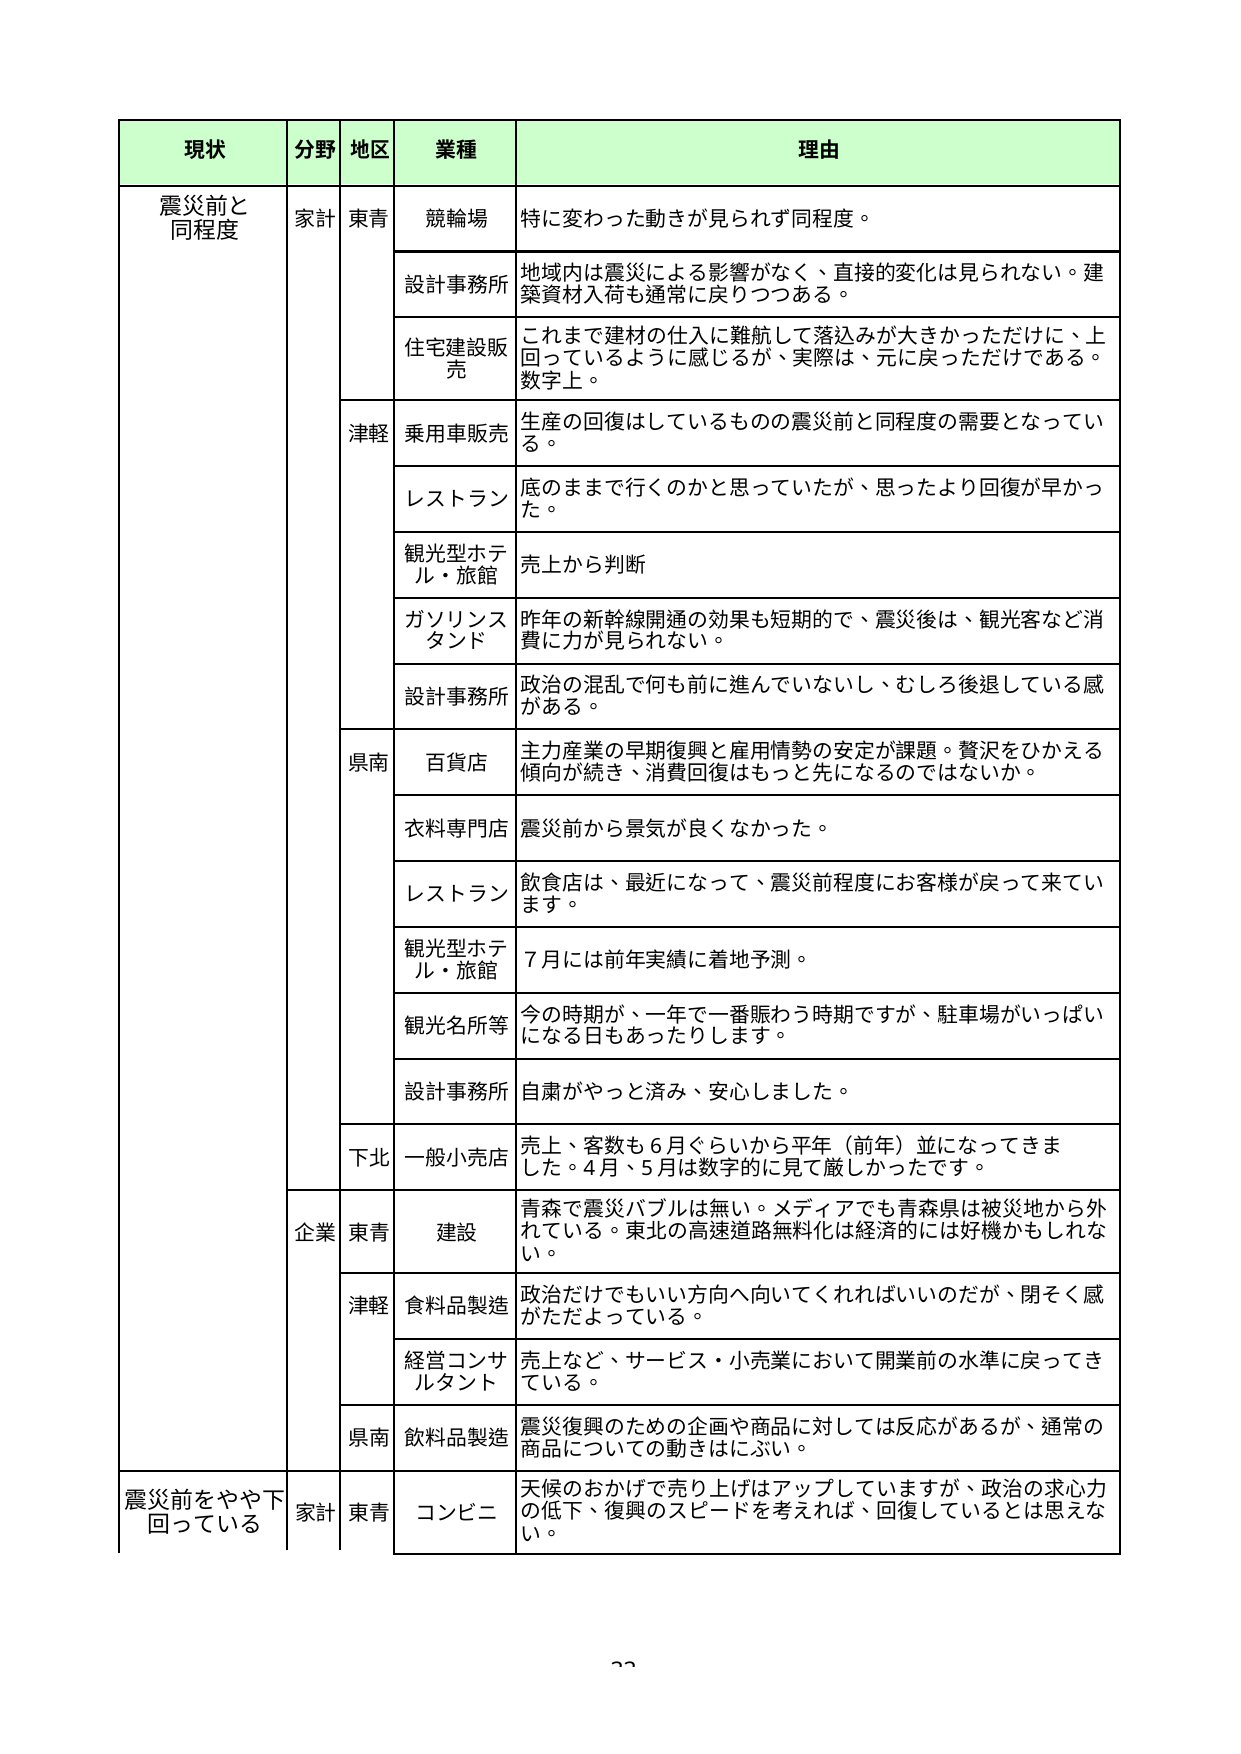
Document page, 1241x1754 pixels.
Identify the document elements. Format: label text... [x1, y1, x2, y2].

table_cell 競輪場 [395, 187, 515, 250]
table_cell ガソリンスタンド [395, 599, 515, 662]
table_cell 売上など、サービス・小売業において開業前の水準に戻ってきている。 [517, 1340, 1119, 1404]
table_header 業種 [395, 121, 515, 184]
table_cell 政治だけでもいい方向へ向いてくれればいいのだが、閉そく感がただよっている。 [517, 1274, 1119, 1338]
table_cell 衣料専門店 [395, 796, 515, 860]
table_cell 設計事務所 [395, 253, 515, 316]
table_cell コンビニ [395, 1472, 515, 1552]
table_cell 特に変わった動きが見られず同程度。 [517, 187, 1119, 250]
table_cell 津軽 [341, 1274, 393, 1404]
table_cell 家計 [287, 1472, 340, 1552]
table_cell 震災復興のための企画や商品に対しては反応があるが、通常の商品についての動きはにぶい。 [517, 1406, 1119, 1469]
table_header 理由 [517, 121, 1119, 184]
table_cell 震災前と同程度 [120, 187, 286, 1469]
table_cell これまで建材の仕入に難航して落込みが大きかっただけに、上回っているように感じるが、実際は、元に戻っただけである。数字上。 [517, 318, 1119, 399]
table_cell 観光型ホテル・旅館 [395, 928, 515, 992]
table_cell 東青 [340, 1472, 393, 1552]
table_cell 下北 [341, 1125, 393, 1189]
table_cell 昨年の新幹線開通の効果も短期的で、震災後は、観光客など消費に力が見られない。 [517, 599, 1119, 662]
table_cell 売上、客数も6月ぐらいから平年（前年）並になってきました。4月、5月は数字的に見て厳しかったです。 [517, 1125, 1119, 1189]
table_cell 建設 [395, 1191, 515, 1272]
table_cell 東青 [341, 187, 393, 399]
table_cell 東青 [341, 1191, 393, 1272]
table_cell 自粛がやっと済み、安心しました。 [517, 1060, 1119, 1123]
table_cell 政治の混乱で何も前に進んでいないし、むしろ後退している感がある。 [517, 665, 1119, 728]
table_cell 震災前をやや下回っている [120, 1472, 287, 1552]
table_cell レストラン [395, 862, 515, 926]
table_cell 主力産業の早期復興と雇用情勢の安定が課題。贅沢をひかえる傾向が続き、消費回復はもっと先になるのではないか。 [517, 730, 1119, 794]
table_cell 地域内は震災による影響がなく、直接的変化は見られない。建築資材入荷も通常に戻りつつある。 [517, 253, 1119, 316]
table_cell 売上から判断 [517, 533, 1119, 597]
table_cell 設計事務所 [395, 1060, 515, 1123]
table_cell 一般小売店 [395, 1125, 515, 1189]
table_cell 津軽 [341, 401, 393, 728]
table_cell 設計事務所 [395, 665, 515, 728]
table_cell 企業 [288, 1191, 339, 1469]
table_cell 県南 [341, 730, 393, 1123]
table_cell 飲料品製造 [395, 1406, 515, 1469]
table_cell 飲食店は、最近になって、震災前程度にお客様が戻って来ています。 [517, 862, 1119, 926]
table_cell ７月には前年実績に着地予測。 [517, 928, 1119, 992]
table_cell 底のままで行くのかと思っていたが、思ったより回復が早かった。 [517, 467, 1119, 531]
table_cell 住宅建設販売 [395, 318, 515, 399]
table_cell 青森で震災バブルは無い。メディアでも青森県は被災地から外れている。東北の高速道路無料化は経済的には好機かもしれない。 [517, 1191, 1119, 1272]
table_cell レストラン [395, 467, 515, 531]
table_cell 観光型ホテル・旅館 [395, 533, 515, 597]
table_cell 今の時期が、一年で一番賑わう時期ですが、駐車場がいっぱいになる日もあったりします。 [517, 994, 1119, 1057]
table_cell 生産の回復はしているものの震災前と同程度の需要となっている。 [517, 401, 1119, 465]
table_cell 経営コンサルタント [395, 1340, 515, 1404]
table_header 現状 [120, 121, 286, 184]
table_cell 震災前から景気が良くなかった。 [517, 796, 1119, 860]
table_cell 家計 [288, 187, 339, 1189]
table_header 地区 [341, 121, 393, 184]
table_cell 観光名所等 [395, 994, 515, 1057]
table_header 分野 [288, 121, 339, 184]
table_cell 県南 [341, 1406, 393, 1469]
table_cell 食料品製造 [395, 1274, 515, 1338]
table_cell 百貨店 [395, 730, 515, 794]
table_cell 天候のおかげで売り上げはアップしていますが、政治の求心力の低下、復興のスピードを考えれば、回復しているとは思えない。 [517, 1472, 1119, 1552]
table_cell 乗用車販売 [395, 401, 515, 465]
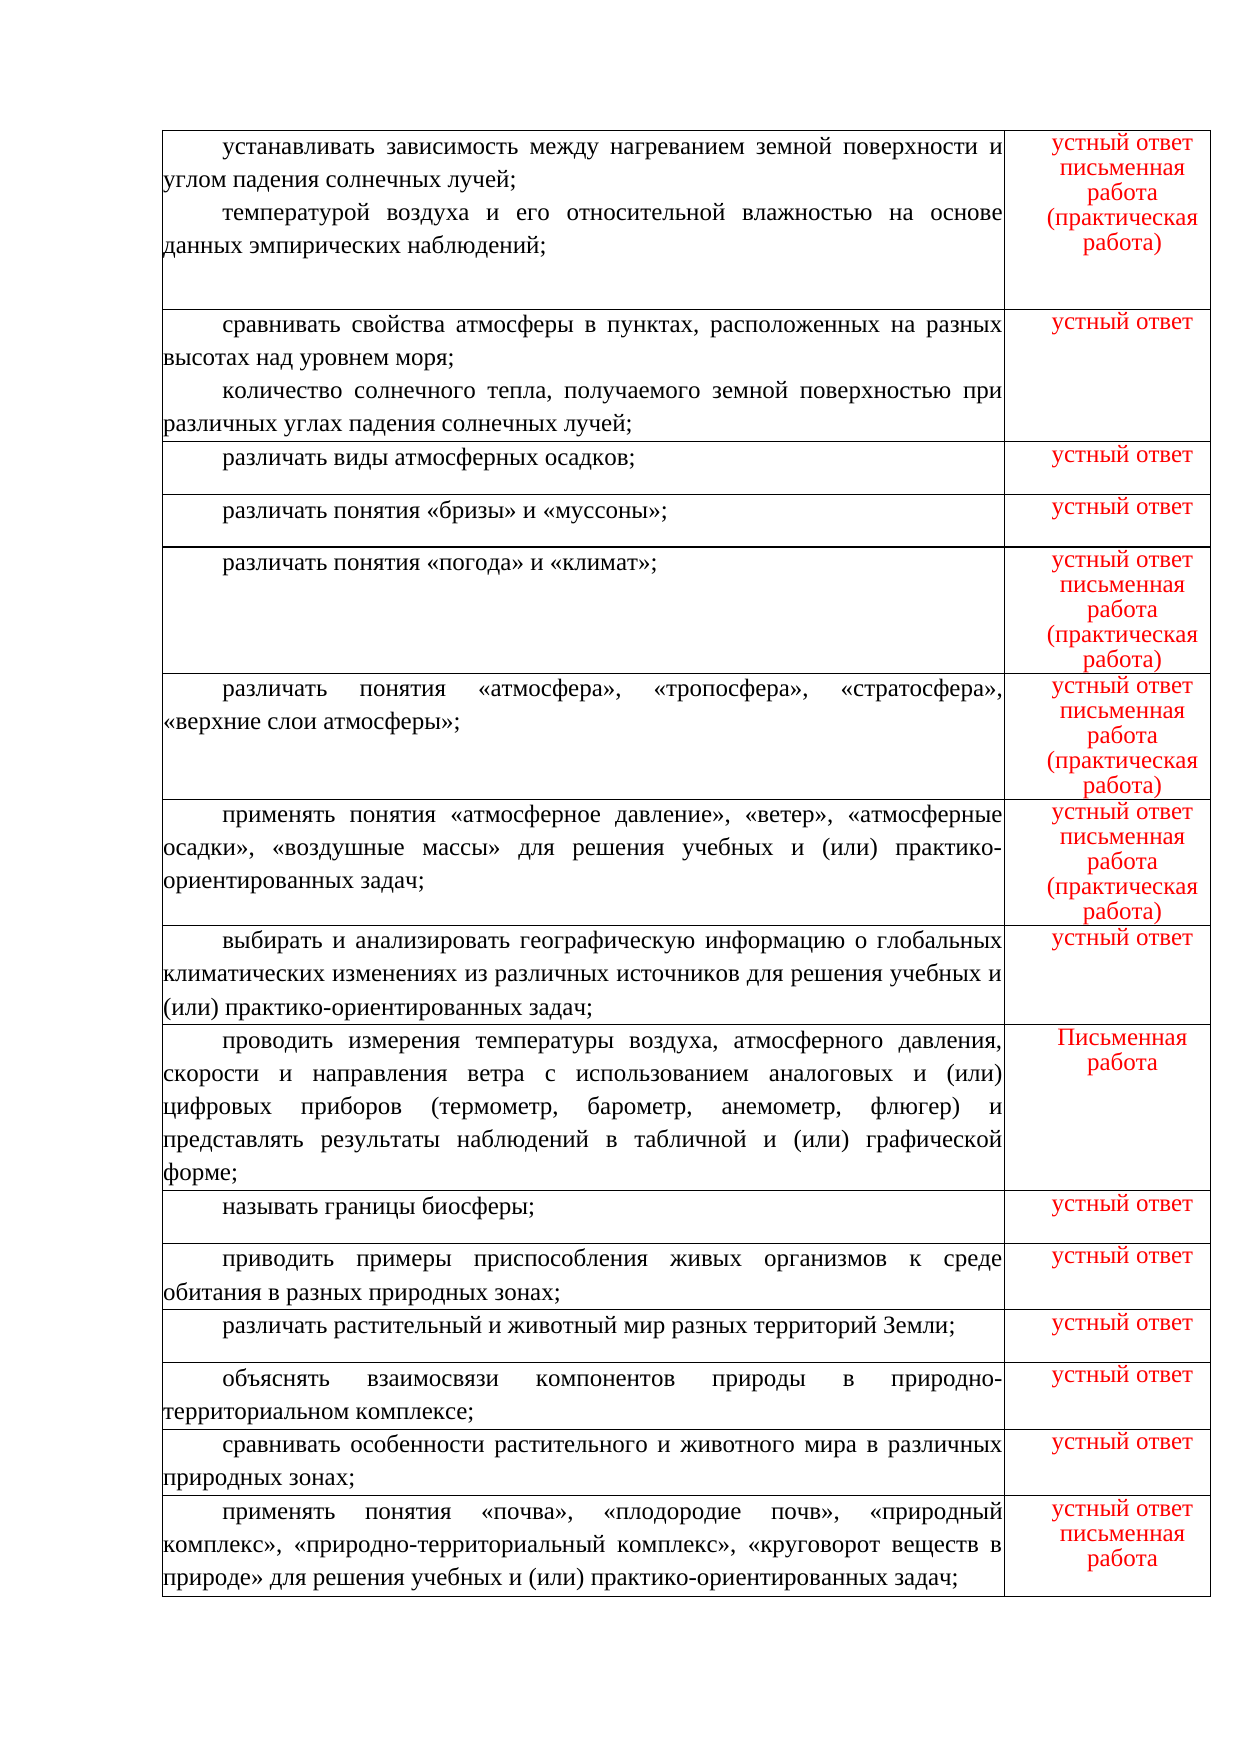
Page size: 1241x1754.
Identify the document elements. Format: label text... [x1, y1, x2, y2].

------------------------------------

Write the entries out in full and exactly, omitting every picture.

**RESPONSE TO THIS EXERCISE**
Document page, 1241x1754 pixels.
Identify the document elements. Format: label text... [x1, y1, x2, y2].

table_cell 競輪場 [395, 187, 515, 250]
table_cell ガソリンスタンド [395, 599, 515, 662]
table_cell 売上など、サービス・小売業において開業前の水準に戻ってきている。 [517, 1340, 1119, 1404]
table_header 業種 [395, 121, 515, 184]
table_cell 政治だけでもいい方向へ向いてくれればいいのだが、閉そく感がただよっている。 [517, 1274, 1119, 1338]
table_cell 衣料専門店 [395, 796, 515, 860]
table_cell 設計事務所 [395, 253, 515, 316]
table_cell コンビニ [395, 1472, 515, 1552]
table_cell 特に変わった動きが見られず同程度。 [517, 187, 1119, 250]
table_cell 津軽 [341, 1274, 393, 1404]
table_cell 家計 [287, 1472, 340, 1552]
table_cell 震災復興のための企画や商品に対しては反応があるが、通常の商品についての動きはにぶい。 [517, 1406, 1119, 1469]
table_header 理由 [517, 121, 1119, 184]
table_cell 震災前と同程度 [120, 187, 286, 1469]
table_cell これまで建材の仕入に難航して落込みが大きかっただけに、上回っているように感じるが、実際は、元に戻っただけである。数字上。 [517, 318, 1119, 399]
table_cell 観光型ホテル・旅館 [395, 928, 515, 992]
table_cell 東青 [340, 1472, 393, 1552]
table_cell 下北 [341, 1125, 393, 1189]
table_cell 昨年の新幹線開通の効果も短期的で、震災後は、観光客など消費に力が見られない。 [517, 599, 1119, 662]
table_cell 売上、客数も6月ぐらいから平年（前年）並になってきました。4月、5月は数字的に見て厳しかったです。 [517, 1125, 1119, 1189]
table_cell 建設 [395, 1191, 515, 1272]
table_cell 東青 [341, 187, 393, 399]
table_cell 東青 [341, 1191, 393, 1272]
table_cell 自粛がやっと済み、安心しました。 [517, 1060, 1119, 1123]
table_cell 政治の混乱で何も前に進んでいないし、むしろ後退している感がある。 [517, 665, 1119, 728]
table_cell 震災前をやや下回っている [120, 1472, 287, 1552]
table_cell レストラン [395, 862, 515, 926]
table_cell 主力産業の早期復興と雇用情勢の安定が課題。贅沢をひかえる傾向が続き、消費回復はもっと先になるのではないか。 [517, 730, 1119, 794]
table_cell 地域内は震災による影響がなく、直接的変化は見られない。建築資材入荷も通常に戻りつつある。 [517, 253, 1119, 316]
table_cell 売上から判断 [517, 533, 1119, 597]
table_cell 設計事務所 [395, 1060, 515, 1123]
table_cell 一般小売店 [395, 1125, 515, 1189]
table_cell 津軽 [341, 401, 393, 728]
table_cell 設計事務所 [395, 665, 515, 728]
table_cell 企業 [288, 1191, 339, 1469]
table_cell 県南 [341, 730, 393, 1123]
table_cell 飲料品製造 [395, 1406, 515, 1469]
table_cell 飲食店は、最近になって、震災前程度にお客様が戻って来ています。 [517, 862, 1119, 926]
table_cell ７月には前年実績に着地予測。 [517, 928, 1119, 992]
table_cell 底のままで行くのかと思っていたが、思ったより回復が早かった。 [517, 467, 1119, 531]
table_cell 住宅建設販売 [395, 318, 515, 399]
table_cell 青森で震災バブルは無い。メディアでも青森県は被災地から外れている。東北の高速道路無料化は経済的には好機かもしれない。 [517, 1191, 1119, 1272]
table_cell レストラン [395, 467, 515, 531]
table_cell 観光型ホテル・旅館 [395, 533, 515, 597]
table_cell 今の時期が、一年で一番賑わう時期ですが、駐車場がいっぱいになる日もあったりします。 [517, 994, 1119, 1057]
table_cell 生産の回復はしているものの震災前と同程度の需要となっている。 [517, 401, 1119, 465]
table_cell 経営コンサルタント [395, 1340, 515, 1404]
table_header 現状 [120, 121, 286, 184]
table_cell 震災前から景気が良くなかった。 [517, 796, 1119, 860]
table_cell 家計 [288, 187, 339, 1189]
table_header 地区 [341, 121, 393, 184]
table_cell 観光名所等 [395, 994, 515, 1057]
table_header 分野 [288, 121, 339, 184]
table_cell 県南 [341, 1406, 393, 1469]
table_cell 食料品製造 [395, 1274, 515, 1338]
table_cell 百貨店 [395, 730, 515, 794]
table_cell 天候のおかげで売り上げはアップしていますが、政治の求心力の低下、復興のスピードを考えれば、回復しているとは思えない。 [517, 1472, 1119, 1552]
table_cell 乗用車販売 [395, 401, 515, 465]
Page size: 1241x1754.
Identify the document elements. Format: label text... [x1, y1, x2, y2].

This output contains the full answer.